What Is ADHD? Definition, Presentations & Treatment
ADHD (Attention Deficit Hyperactivity Disorder) is a neurodevelopmental condition affecting attention regulation, impulse control, and executive function. It affects approximately 5% of children and 2.5% of adults globally and is present from childhood, though often undiagnosed until adulthood.
What Is ADHD?
ADHD is a neurodevelopmental condition characterized by persistent patterns of inattention, hyperactivity, and impulsivity that are inconsistent with developmental level and interfere with functioning across multiple settings. Its neurological basis involves differences in dopamine and norepinephrine regulation, particularly in prefrontal cortex circuits governing executive function.
ADHD is not a deficit of attention in the simple sense — it is a deficit of attention regulation. People with ADHD can often hyperfocus intensely on highly engaging tasks while finding it nearly impossible to sustain attention on routine, non-stimulating ones. This inconsistency is one of its defining features.

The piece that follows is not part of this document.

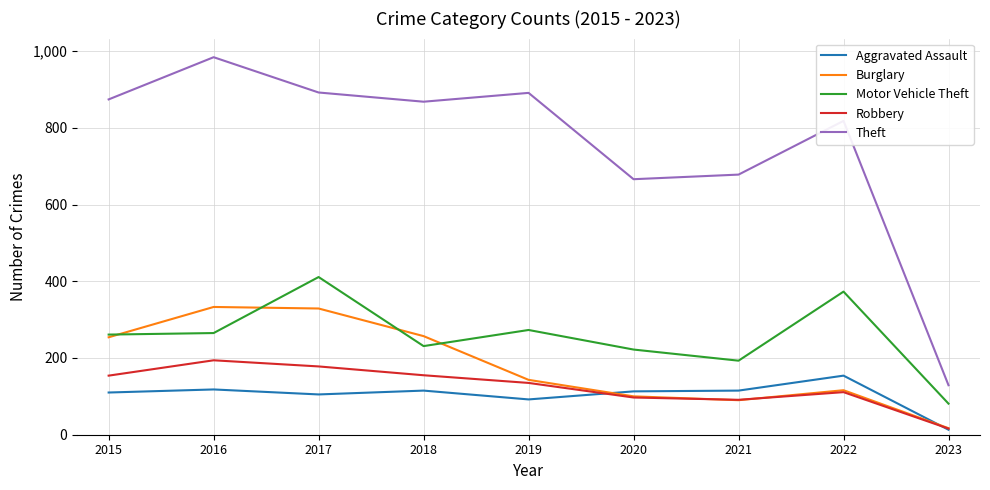

What is the approximate value of Aggravated Assault at 2015, to the nearest 5?

110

The Three Presentations of ADHD
- Predominantly Inattentive: difficulty sustaining attention, following through on tasks, organizing, and remembering. More common in girls; most frequently missed.
- Predominantly Hyperactive-Impulsive: excessive movement, difficulty waiting, impulsive decision-making. More visible; more common in young children.

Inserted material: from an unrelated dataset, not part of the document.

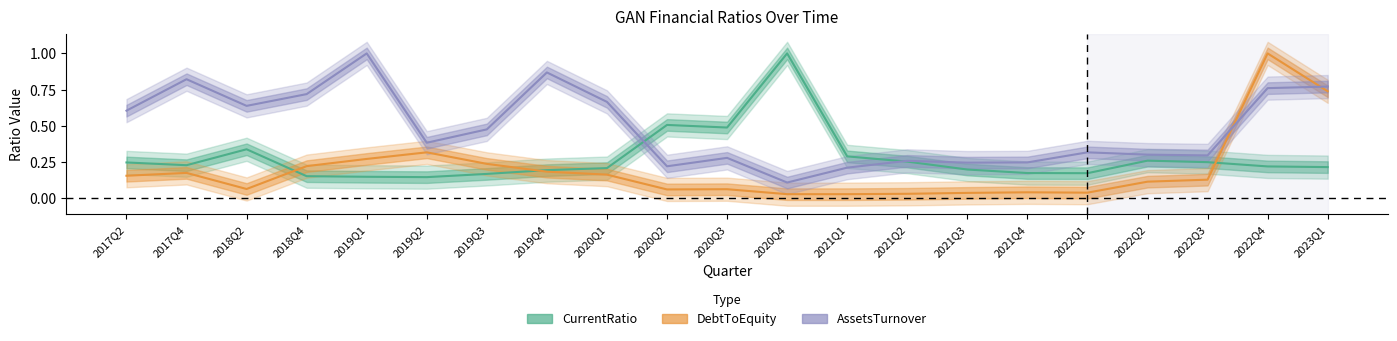

Reading left to right, what are all the values shown in this chart?

CurrentRatio: 2017Q2=0.2	2017Q4=0.2	2018Q2=0.3	2018Q4=0.2	2019Q1=0.1	2019Q2=0.1	2019Q3=0.2	2019Q4=0.2	2020Q1=0.2	2020Q2=0.5	2020Q3=0.5	2020Q4=1.0	2021Q1=0.3	2021Q2=0.3	2021Q3=0.2	2021Q4=0.2	2022Q1=0.2	2022Q2=0.3	2022Q3=0.2	2022Q4=0.2	2023Q1=0.2
DebtToEquity: 2017Q2=0.2	2017Q4=0.2	2018Q2=0.1	2018Q4=0.2	2019Q1=0.3	2019Q2=0.3	2019Q3=0.2	2019Q4=0.2	2020Q1=0.2	2020Q2=0.1	2020Q3=0.1	2020Q4=0.0	2021Q1=0.0	2021Q2=0.0	2021Q3=0.0	2021Q4=0.0	2022Q1=0.0	2022Q2=0.1	2022Q3=0.1	2022Q4=1.0	2023Q1=0.7
AssetsTurnover: 2017Q2=0.6	2017Q4=0.8	2018Q2=0.6	2018Q4=0.7	2019Q1=1.0	2019Q2=0.4	2019Q3=0.5	2019Q4=0.9	2020Q1=0.7	2020Q2=0.2	2020Q3=0.3	2020Q4=0.1	2021Q1=0.2	2021Q2=0.3	2021Q3=0.2	2021Q4=0.2	2022Q1=0.3	2022Q2=0.3	2022Q3=0.3	2022Q4=0.8	2023Q1=0.8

- Combined Presentation: both inattentive and hyperactive-impulsive symptoms. Most common overall.
Core Features of ADHD
- Attention dysregulation: difficulty directing, sustaining, and shifting attention on demand
- Executive dysfunction: impaired planning, organizing, initiating tasks, working memory, and time perception
- Emotional dysregulation: intense emotional responses, low frustration tolerance, rejection sensitivity
- Variable performance: performance fluctuates dramatically based on interest, novelty, and stakes
- Time blindness: poor sense of time passage and difficulty estimating durations
ADHD Across the Lifespan
ADHD begins in childhood (symptoms must be present before age 12 for diagnosis) but persists into adulthood in approximately 60–70% of cases. In adults, hyperactivity often diminishes while inattention and executive difficulties remain. Adult ADHD is frequently undiagnosed — fewer than 20% of adults with ADHD receive treatment. Late diagnosis, particularly in women, is increasingly common as awareness improves.
What ADHD Is Not
- Not a result of poor parenting, bad diet, or too much screen time
- Not laziness — ADHD involves genuine neurological differences in motivation and activation circuits
- Not something people can “just try harder” to overcome without support
- Not exclusively a childhood condition — most children with ADHD carry it into adulthood
- Not the same experience for everyone — presentation varies enormously by individual, age, and gender
Treatment and Support
ADHD responds to a combination of approaches: stimulant medication (methylphenidate, amphetamines) is effective in 70–80% of cases and is the most evidence-supported treatment; behavioral strategies (external scaffolding, routines, reminders, body doubling); cognitive behavioral therapy adapted for ADHD; and environmental accommodations. Treatment significantly improves outcomes across academic, occupational, and relational domains.
Frequently Asked Questions
Does ADHD go away with age?
Hyperactivity often decreases with age, but core ADHD features — attention dysregulation, executive dysfunction, emotional dysregulation — persist into adulthood in approximately 60–70% of cases. Many adults have ADHD without knowing it.
Is ADHD overdiagnosed?
Diagnosis rates have increased, but research suggests ADHD is simultaneously overdiagnosed in some populations (boys with age-relative immaturity) and underdiagnosed in others (girls, adults, low-income communities). Accurate diagnosis requires comprehensive evaluation, not a checklist.